Austin “Danger” Powers writes a letter to Tarantino. Wants to be Bond 25
We have some exclusive news for you, guys! If Quentin Tarantino being announced as the Director of James Bond 25 movie has got you excited, this news will blow your mind away!
Remember the sexy beast Austin “Danger” Powers? A report has it that he has written a letter to Tarantino where he has shown interest in portraying James Bond!
You heard it right! Here’s the copy of the letter.
Dear Mr. Quentin Tarantino,
Allow me to introduce myself. My name is Powers. Austin Powers. Middle name’s Danger. Ha!
It wasn’t before I completed my daily mixed martial dance with a bunch of skimpily-clad gals that I read the news that you are going to direct the new James Bond movie. Btw, yours truly makes sure that they don’t freeze to death with his hotness. The other day I fought a bunch of yetis. And last month, I failed a terrorist attack to capture the nuclear base we have our “dance school” on. Life is keeping me busy, as always. Why am I telling you all that? Ah! Don’t answer. It’s a rhetorical question. Anyway, about the new James Bond movie.
Mr. Tarantino, I have a business proposition you might find very interesting. Oh yeah.
With due respect to Mr. Daniel Craig, it’s about time that the people get the Bond they deserve. And that would me. Let me start with the most noticeable characteristics. Not the teeth. Not the libido, you naughty cat. Meow. I am talking about my nationality. British, I am. Since the 1960s, I have been carrying the responsibility of protecting the Great Britain and the rest of the world from everything “Evil”. *Cough Cough* It can’t get more British than this. And don’t even get me started about my flamboyancy! That’s a must for one Mr. Bond. Aye? I AM THE SWINGER. THE BEST. I can understand how important it’s for a Bond to seduce a girl but I will not do that. Let me tell you why. Because I don’t have to. They come begging for my louve after looking at my manliness. That’s like half the battle won right there. You must be thinking right now that oh my Jesus! He is already one of the best James Bond and we haven’t even officially signed him yet! What can I say? I always try to be modest, that’s my biggest strength.
Let me define myself in one sentence:
Irresistible to women.
Deadly to my enemies.
Legend of the business.
That’s definitely more than one sentence but who’s counting. I am not.
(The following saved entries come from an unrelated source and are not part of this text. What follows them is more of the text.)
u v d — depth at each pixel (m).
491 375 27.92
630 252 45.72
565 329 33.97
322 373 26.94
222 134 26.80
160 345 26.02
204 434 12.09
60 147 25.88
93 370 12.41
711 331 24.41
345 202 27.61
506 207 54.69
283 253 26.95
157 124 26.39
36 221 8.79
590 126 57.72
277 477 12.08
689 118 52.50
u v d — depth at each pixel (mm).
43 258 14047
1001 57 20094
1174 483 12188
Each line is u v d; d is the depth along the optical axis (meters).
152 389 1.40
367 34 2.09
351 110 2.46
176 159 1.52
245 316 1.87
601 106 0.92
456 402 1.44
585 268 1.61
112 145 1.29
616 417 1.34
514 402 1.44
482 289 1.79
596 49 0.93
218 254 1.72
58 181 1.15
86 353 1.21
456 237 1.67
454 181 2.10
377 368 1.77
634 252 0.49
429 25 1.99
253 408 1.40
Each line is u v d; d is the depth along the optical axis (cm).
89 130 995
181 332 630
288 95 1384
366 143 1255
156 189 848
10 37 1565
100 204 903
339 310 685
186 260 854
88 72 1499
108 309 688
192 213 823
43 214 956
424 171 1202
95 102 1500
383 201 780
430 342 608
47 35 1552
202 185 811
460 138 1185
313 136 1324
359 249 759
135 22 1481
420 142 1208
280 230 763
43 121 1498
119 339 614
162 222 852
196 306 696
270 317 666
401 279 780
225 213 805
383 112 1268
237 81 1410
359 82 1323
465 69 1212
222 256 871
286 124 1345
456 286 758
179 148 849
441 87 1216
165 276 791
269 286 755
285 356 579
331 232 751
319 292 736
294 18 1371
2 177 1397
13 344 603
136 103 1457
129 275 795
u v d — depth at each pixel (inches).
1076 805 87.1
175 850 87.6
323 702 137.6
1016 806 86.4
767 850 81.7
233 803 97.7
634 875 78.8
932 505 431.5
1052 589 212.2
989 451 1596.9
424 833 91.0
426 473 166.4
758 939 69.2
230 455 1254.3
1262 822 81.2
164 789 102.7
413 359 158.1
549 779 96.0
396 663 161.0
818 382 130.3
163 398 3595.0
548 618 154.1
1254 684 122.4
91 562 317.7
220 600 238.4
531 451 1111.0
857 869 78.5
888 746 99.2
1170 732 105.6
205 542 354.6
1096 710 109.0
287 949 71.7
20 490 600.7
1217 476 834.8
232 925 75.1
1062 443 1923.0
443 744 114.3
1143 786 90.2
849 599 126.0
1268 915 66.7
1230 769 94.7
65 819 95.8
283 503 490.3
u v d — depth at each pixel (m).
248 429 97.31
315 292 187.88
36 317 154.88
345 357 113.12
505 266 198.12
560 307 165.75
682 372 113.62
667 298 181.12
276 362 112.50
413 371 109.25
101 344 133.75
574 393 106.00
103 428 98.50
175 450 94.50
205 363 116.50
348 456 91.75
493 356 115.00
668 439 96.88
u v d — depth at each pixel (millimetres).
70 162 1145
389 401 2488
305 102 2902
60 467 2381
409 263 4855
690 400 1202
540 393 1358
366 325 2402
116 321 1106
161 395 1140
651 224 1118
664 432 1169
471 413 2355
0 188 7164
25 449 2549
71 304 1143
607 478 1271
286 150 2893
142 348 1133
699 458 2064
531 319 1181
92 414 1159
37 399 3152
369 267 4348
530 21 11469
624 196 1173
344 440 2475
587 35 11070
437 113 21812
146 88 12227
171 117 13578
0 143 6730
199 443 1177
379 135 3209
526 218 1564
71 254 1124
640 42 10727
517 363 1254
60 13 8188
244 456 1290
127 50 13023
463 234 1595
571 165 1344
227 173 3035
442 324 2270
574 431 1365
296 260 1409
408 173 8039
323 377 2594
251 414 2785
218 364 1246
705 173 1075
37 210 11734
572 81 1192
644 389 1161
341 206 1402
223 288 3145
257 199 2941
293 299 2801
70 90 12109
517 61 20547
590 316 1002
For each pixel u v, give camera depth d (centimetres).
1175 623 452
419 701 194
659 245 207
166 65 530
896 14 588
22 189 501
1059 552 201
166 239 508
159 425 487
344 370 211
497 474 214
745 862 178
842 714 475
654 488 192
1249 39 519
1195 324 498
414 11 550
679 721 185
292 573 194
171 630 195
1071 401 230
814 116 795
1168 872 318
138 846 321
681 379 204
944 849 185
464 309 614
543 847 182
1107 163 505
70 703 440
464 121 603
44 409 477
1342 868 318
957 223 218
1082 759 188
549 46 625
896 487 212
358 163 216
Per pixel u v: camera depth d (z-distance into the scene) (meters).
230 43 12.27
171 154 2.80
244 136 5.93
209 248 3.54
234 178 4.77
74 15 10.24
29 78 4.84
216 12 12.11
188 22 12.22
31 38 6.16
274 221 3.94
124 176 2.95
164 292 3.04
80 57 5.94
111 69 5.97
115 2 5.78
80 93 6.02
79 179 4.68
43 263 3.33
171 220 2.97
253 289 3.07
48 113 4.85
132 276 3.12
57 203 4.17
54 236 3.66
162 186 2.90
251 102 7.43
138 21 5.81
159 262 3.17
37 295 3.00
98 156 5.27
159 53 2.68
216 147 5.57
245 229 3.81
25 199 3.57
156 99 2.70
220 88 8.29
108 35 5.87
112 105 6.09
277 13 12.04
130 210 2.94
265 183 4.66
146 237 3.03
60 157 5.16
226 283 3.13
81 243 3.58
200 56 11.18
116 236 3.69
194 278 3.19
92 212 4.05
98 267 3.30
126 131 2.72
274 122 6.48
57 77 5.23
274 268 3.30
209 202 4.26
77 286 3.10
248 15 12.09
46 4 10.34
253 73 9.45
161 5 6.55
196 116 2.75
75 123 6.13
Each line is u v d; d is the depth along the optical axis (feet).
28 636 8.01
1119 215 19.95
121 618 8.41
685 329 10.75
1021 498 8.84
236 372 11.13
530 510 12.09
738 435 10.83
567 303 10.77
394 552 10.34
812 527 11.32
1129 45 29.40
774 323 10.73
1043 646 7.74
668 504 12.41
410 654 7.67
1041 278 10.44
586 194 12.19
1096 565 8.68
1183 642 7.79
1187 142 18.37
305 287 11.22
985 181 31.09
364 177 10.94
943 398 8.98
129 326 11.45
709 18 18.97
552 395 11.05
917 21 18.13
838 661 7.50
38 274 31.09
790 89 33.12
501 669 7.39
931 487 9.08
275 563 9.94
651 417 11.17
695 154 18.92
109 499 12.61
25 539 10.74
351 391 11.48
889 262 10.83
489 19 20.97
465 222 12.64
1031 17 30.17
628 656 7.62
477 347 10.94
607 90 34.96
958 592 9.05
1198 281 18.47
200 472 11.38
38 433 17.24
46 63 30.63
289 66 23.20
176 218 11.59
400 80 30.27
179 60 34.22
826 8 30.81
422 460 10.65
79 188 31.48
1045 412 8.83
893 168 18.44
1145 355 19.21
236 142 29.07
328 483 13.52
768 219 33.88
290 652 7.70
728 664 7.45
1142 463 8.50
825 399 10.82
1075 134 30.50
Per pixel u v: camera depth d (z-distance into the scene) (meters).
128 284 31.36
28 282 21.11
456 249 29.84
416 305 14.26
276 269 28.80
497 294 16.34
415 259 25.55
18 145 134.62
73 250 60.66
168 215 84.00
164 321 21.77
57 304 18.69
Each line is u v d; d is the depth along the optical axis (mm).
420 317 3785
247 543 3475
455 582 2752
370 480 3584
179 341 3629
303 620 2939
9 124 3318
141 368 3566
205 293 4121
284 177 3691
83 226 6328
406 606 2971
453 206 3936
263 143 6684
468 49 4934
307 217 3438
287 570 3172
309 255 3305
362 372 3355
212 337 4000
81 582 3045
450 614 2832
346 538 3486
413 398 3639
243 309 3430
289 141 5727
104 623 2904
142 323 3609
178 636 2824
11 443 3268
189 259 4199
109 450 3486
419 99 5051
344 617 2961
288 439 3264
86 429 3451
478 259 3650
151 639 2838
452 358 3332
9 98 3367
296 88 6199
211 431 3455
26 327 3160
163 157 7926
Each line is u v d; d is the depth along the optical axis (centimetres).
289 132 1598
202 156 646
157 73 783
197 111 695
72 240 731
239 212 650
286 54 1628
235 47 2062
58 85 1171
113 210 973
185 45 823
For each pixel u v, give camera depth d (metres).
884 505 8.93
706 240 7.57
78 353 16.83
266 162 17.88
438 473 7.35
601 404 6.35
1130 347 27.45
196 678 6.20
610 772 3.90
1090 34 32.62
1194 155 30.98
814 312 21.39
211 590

You’re a creative man, I give you that. But to make the “wittiest Bond film ever”, you need to have a man with a natural sense of humor. I swear on those long ravishing chest hair that I have, I am the man that you always wanted.
For the new Bond movie. Oh, behave!
I have just one question for you, Quentin babyy. Should I send my Publicist at your place or are you coming here? Let’s share the news with the media. Let the people get the most British, the manliest, the most swingy-groovy spy to play James Bond.
P.S. While I know you already have decided to sign me, still sending you a tape of that love-making scene from Mr. and Mrs. Smith as a part of the “audition”. Love this Bond movie.
P.P.S. My apologies. I meant Tomorrow Never Dies. Mr. and Mrs. Smith isn’t a Bond movie, I know. Silly me.
Austin “Danger” Power
Spy. Lover. Sexiest man alive.
This is purely a fictional piece from the mind of our team member. Austin Powers aka Mike Myers has shown no interest in playing the new James Bond (Sic). It would have been cool to see him play the iconic character under Tarantino’s direction, though. One can only dream.